Cela fait longtemps que l’on n’attend plus grand chose des disques « carte de visite ». Supposés lancer un artiste comme un produit neuf sur le marché, ils sont trop souvent convenus, mal ficelés, musicalement bâclés, dépourvus de personnalité véritable.
C’est peu dire que le disque de Benjamin Bernheim réhabilite l’exercice. Peut-être parce qu’il a eu la sagesse d’attendre que son art se soit frotté à l’exigence des plus grandes scènes, le ténor français offre ici un récital éblouissant. Loin d’être un simple disque de présentation des facettes du chanteur, ce disque porte une ambition artistique véritable : non seulement on l’écoute, mais on le réécoute, et chaque nouvelle audition apporte son lot de détails nouveaux dans le timbre, l’expression, le phrasé. Cet art conscient de soi et de ses moyens n’est pas d’un apprenti, mais d’un jeune maître.

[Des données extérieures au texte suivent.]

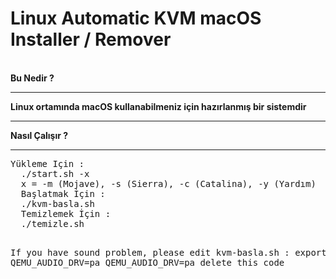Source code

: <h1>Linux Automatic KVM macOS Installer / Remover</h1>
<br>
<b>Bu Nedir ?</b>
<hr></hr>
<b>Linux ortamında macOS kullanabilmeniz için hazırlanmış bir sistemdir</b>
<hr></hr>
<b>Nasıl Çalışır ?</b>
<hr></hr>
<pre>Yükleme Için :
  ./start.sh -x
  x = -m (Mojave), -s (Sierra), -c (Catalina), -y (Yardım)
  Başlatmak İçin :
  ./kvm-basla.sh
  Temizlemek İçin :
  ./temizle.sh

If you have sound problem, please edit kvm-basla.sh :
export QEMU_AUDIO_DRV=pa
QEMU_AUDIO_DRV=pa
delete this code

</pre>
<br>
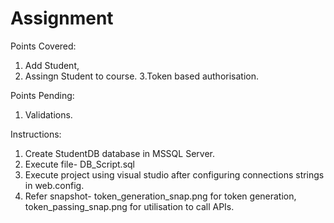 # Assignment

Points Covered:
1. Add Student,
2. Assingn Student to course.
3.Token based authorisation.

Points Pending:
1. Validations.

Instructions:
1. Create StudentDB database in MSSQL Server.
2. Execute file- DB_Script.sql
3. Execute project using visual studio after configuring connections strings in web.config.
4. Refer snapshot- token_generation_snap.png for token generation, token_passing_snap.png for utilisation to call APIs.
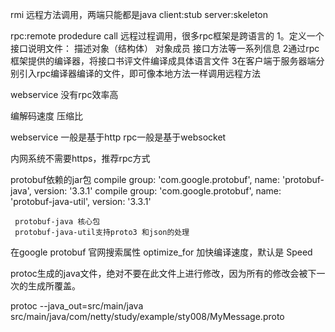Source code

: rmi 远程方法调用，两端只能都是java
client:stub
server:skeleton


rpc:remote prodedure call 远程过程调用，很多rpc框架是跨语言的
1。定义一个接口说明文件：
    描述对象（结构体） 对象成员 接口方法等一系列信息
 2通过rpc框架提供的编译器，将接口书评文件编译成具体语言文件
 3在客户端于服务器端分别引入rpc编译器编译的文件，即可像本地方法一样调用远程方法
 
 webservice 没有rpc效率高
 
 编解码速度
 压缩比
 
 
 webservice 一般是基于http
 rpc一般是基于websocket
 
 内网系统不需要https，推荐rpc方式
 
 protobuf依赖的jar包
 compile group: 'com.google.protobuf', name: 'protobuf-java', version: '3.3.1'
     compile group: 'com.google.protobuf', name: 'protobuf-java-util', version: '3.3.1'
     
     protobuf-java 核心包
     protobuf-java-util支持proto3 和json的处理
     
     
在google protobuf 官网搜索属性
    optimize_for  加快编译速度，默认是 Speed
    
protoc生成的java文件，绝对不要在此文件上进行修改，因为所有的修改会被下一次的生成所覆盖。


protoc --java_out=src/main/java src/main/java/com/netty/study/example/sty008/MyMessage.proto
 
 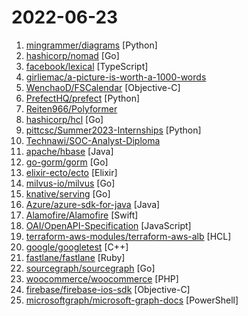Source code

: # 2022-06-23

1. [mingrammer/diagrams](https://github.com/mingrammer/diagrams "🎨 Diagram as Code for prototyping cloud system architectures") [Python]
2. [hashicorp/nomad](https://github.com/hashicorp/nomad "Nomad is an easy-to-use, flexible, and performant workload orchestrator that can deploy a mix of microservice, batch, containerized, and non-containerized applications. Nomad is easy to operate and scale and has native Consul and Vault integrations.") [Go]
3. [facebook/lexical](https://github.com/facebook/lexical "Lexical is an extensible text editor framework that provides excellent reliability, accessibility and performance.") [TypeScript]
4. [girliemac/a-picture-is-worth-a-1000-words](https://github.com/girliemac/a-picture-is-worth-a-1000-words "I am trying to describe complex matters in simple doodles!") 
5. [WenchaoD/FSCalendar](https://github.com/WenchaoD/FSCalendar "A fully customizable iOS calendar library, compatible with Objective-C and Swift") [Objective-C]
6. [PrefectHQ/prefect](https://github.com/PrefectHQ/prefect "The easiest way to automate your data") [Python]
7. [Reiten966/Polyformer](https://github.com/Reiten966/Polyformer "Polyformer is an open-source project that aims to recycle plastics into FDM filaments") 
8. [hashicorp/hcl](https://github.com/hashicorp/hcl "HCL is the HashiCorp configuration language.") [Go]
9. [pittcsc/Summer2023-Internships](https://github.com/pittcsc/Summer2023-Internships "Collection of Summer 2023 tech internships!") [Python]
10. [Technawi/SOC-Analyst-Diploma](https://github.com/Technawi/SOC-Analyst-Diploma "") 
11. [apache/hbase](https://github.com/apache/hbase "Apache HBase") [Java]
12. [go-gorm/gorm](https://github.com/go-gorm/gorm "The fantastic ORM library for Golang, aims to be developer friendly") [Go]
13. [elixir-ecto/ecto](https://github.com/elixir-ecto/ecto "A toolkit for data mapping and language integrated query.") [Elixir]
14. [milvus-io/milvus](https://github.com/milvus-io/milvus "Vector database for scalable similarity search and AI applications.") [Go]
15. [knative/serving](https://github.com/knative/serving "Kubernetes-based, scale-to-zero, request-driven compute") [Go]
16. [Azure/azure-sdk-for-java](https://github.com/Azure/azure-sdk-for-java "This repository is for active development of the Azure SDK for Java. For consumers of the SDK we recommend visiting our public developer docs at https://docs.microsoft.com/java/azure/ or our versioned developer docs at https://azure.github.io/azure-sdk-for-java.") [Java]
17. [Alamofire/Alamofire](https://github.com/Alamofire/Alamofire "Elegant HTTP Networking in Swift") [Swift]
18. [OAI/OpenAPI-Specification](https://github.com/OAI/OpenAPI-Specification "The OpenAPI Specification Repository") [JavaScript]
19. [terraform-aws-modules/terraform-aws-alb](https://github.com/terraform-aws-modules/terraform-aws-alb "Terraform module to create an AWS Application/Network Load Balancer (ALB/NLB) and associated resources 🇺🇦") [HCL]
20. [google/googletest](https://github.com/google/googletest "GoogleTest - Google Testing and Mocking Framework") [C++]
21. [fastlane/fastlane](https://github.com/fastlane/fastlane "🚀 The easiest way to automate building and releasing your iOS and Android apps") [Ruby]
22. [sourcegraph/sourcegraph](https://github.com/sourcegraph/sourcegraph "Universal code search (self-hosted)") [Go]
23. [woocommerce/woocommerce](https://github.com/woocommerce/woocommerce "A customizable, open-source eCommerce platform built on WordPress. Build any commerce solution you can imagine.") [PHP]
24. [firebase/firebase-ios-sdk](https://github.com/firebase/firebase-ios-sdk "Firebase iOS SDK") [Objective-C]
25. [microsoftgraph/microsoft-graph-docs](https://github.com/microsoftgraph/microsoft-graph-docs "Documentation for the Microsoft Graph REST API") [PowerShell]
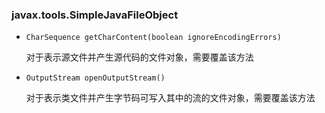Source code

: ### javax.tools.SimpleJavaFileObject

* `CharSequence getCharContent(boolean ignoreEncodingErrors)`

  对于表示源文件并产生源代码的文件对象，需要覆盖该方法

* `OutputStream openOutputStream()`

  对于表示类文件并产生字节码可写入其中的流的文件对象，需要覆盖该方法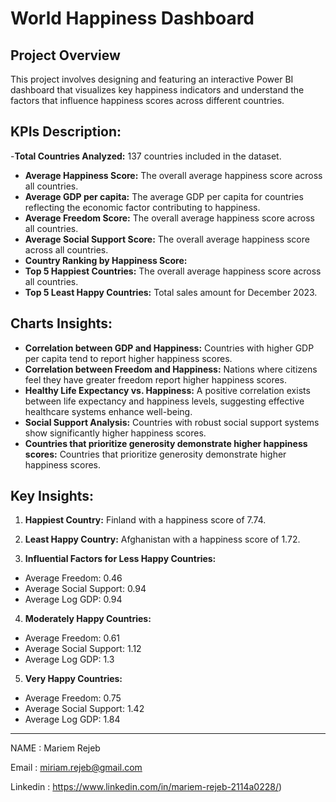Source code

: # World Happiness Dashboard
## Project Overview 
This project involves designing and featuring an interactive Power BI dashboard that visualizes key happiness indicators and understand the factors that influence happiness scores across different countries.
## KPIs Description:
-**Total Countries Analyzed:** 137 countries included in the dataset.
- **Average Happiness Score:** The overall average happiness score across all countries.
- **Average GDP per capita:** The average GDP per capita for countries reflecting the economic factor contributing to happiness.
- **Average Freedom Score:** The overall average happiness score across all countries.
- **Average Social Support Score:** The overall average happiness score across all countries.
- **Country Ranking by Happiness Score:** 
- **Top 5 Happiest Countries:** The overall average happiness score across all countries.
- **Top 5 Least Happy Countries:** Total sales amount for December 2023.
## Charts Insights:
- **Correlation between GDP and Happiness:** Countries with higher GDP per capita tend to report higher happiness scores.
- **Correlation between Freedom and Happiness:** Nations where citizens feel they have greater freedom report higher happiness scores.
- **Healthy Life Expectancy vs. Happiness:** A positive correlation exists between life expectancy and happiness levels, suggesting effective healthcare systems enhance well-being.
- **Social Support Analysis:** Countries with robust social support systems show significantly higher happiness scores.
- **Countries that prioritize generosity demonstrate higher happiness scores:** Countries that prioritize generosity demonstrate higher happiness scores.
## Key Insights:
1. **Happiest Country:** Finland with a happiness score of 7.74.
2. **Least Happy Country:** Afghanistan with a happiness score of 1.72.
   
3. **Influential Factors for Less Happy Countries:**
- Average Freedom: 0.46
- Average Social Support: 0.94
- Average Log GDP: 0.94
  
4. **Moderately Happy Countries:**
- Average Freedom: 0.61
- Average Social Support: 1.12
- Average Log GDP: 1.3

5. **Very Happy Countries:**
- Average Freedom: 0.75
- Average Social Support: 1.42
- Average Log GDP: 1.84

________________________________________
NAME : Mariem Rejeb

Email : miriam.rejeb@gmail.com

Linkedin : https://www.linkedin.com/in/mariem-rejeb-2114a0228/)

A la tête du Prague Philharmonia, Emmanuel Villaume apporte à ce parcours un soin artisanal de l’accompagnement, tout d’énergie et de finesse. C’est ainsi que ce récital d’airs célèbres devient une galerie de portraits : le ténor ne cherche pas à faire impression, mais à entrer dans la substance des personnages qu’il interprète. Cela peut surprendre dans des tubes absolus comme « De’ miei bollenti spiriti » ou « Che gelida manina », abordés avec une sorte de langueur extatique quand d’autres y mettent une ardeur toute latine, mais le sens qui s’en dégage, le regard, l’évidence dramatique, justifient implacablement le choix de ne pas en faire des morceaux de bravoure. « Quando le sere » de Luisa Miller va au-delà encore : je ne sais pas si l’on entendit jamais une interprétation qui rende autant justice à ce spianato haut tenu où la douceur, la contemplation et le sentiment s’épanouissent sans qu’une seule tension vocale se fasse jour qui entraînât ce lamento verdien vers le vérisme. Pavarotti peut-être.
Dans le répertoire français, c’est plus flagrant encore. Le ciselé du mot et la facilité stupéfiante de la quinte aiguë sont d’un Georges Thill que la modernité aurait débarrassé de certaines afféteries. La « Demeure chaste et pure » est d’ores-et-déjà historique. Le renforcement ou l’effacement du timbre au gré des voyelles, de la ligne, de l’affect, le soupesé du mot… c’est simplement sidérant. Dans Werther comme dans le Faust de Berlioz, même constat : lorsque Benjamin Bernheim chante en français, c’est la langue française qui chante. Tant de liberté avec tant d’évidence, voila le grand art.
A quoi bon passer en revue toutes les splendeurs musicales que ce récital nous réserve ? On en oublierait, et d’autres se révéleront à l’usage ; et puis, on s’en voudrait surtout de réduire à une série de leçons, si admirables soient-elles, un disque qui, d’abord, distille un bonheur du chant aussi contagieux que rare.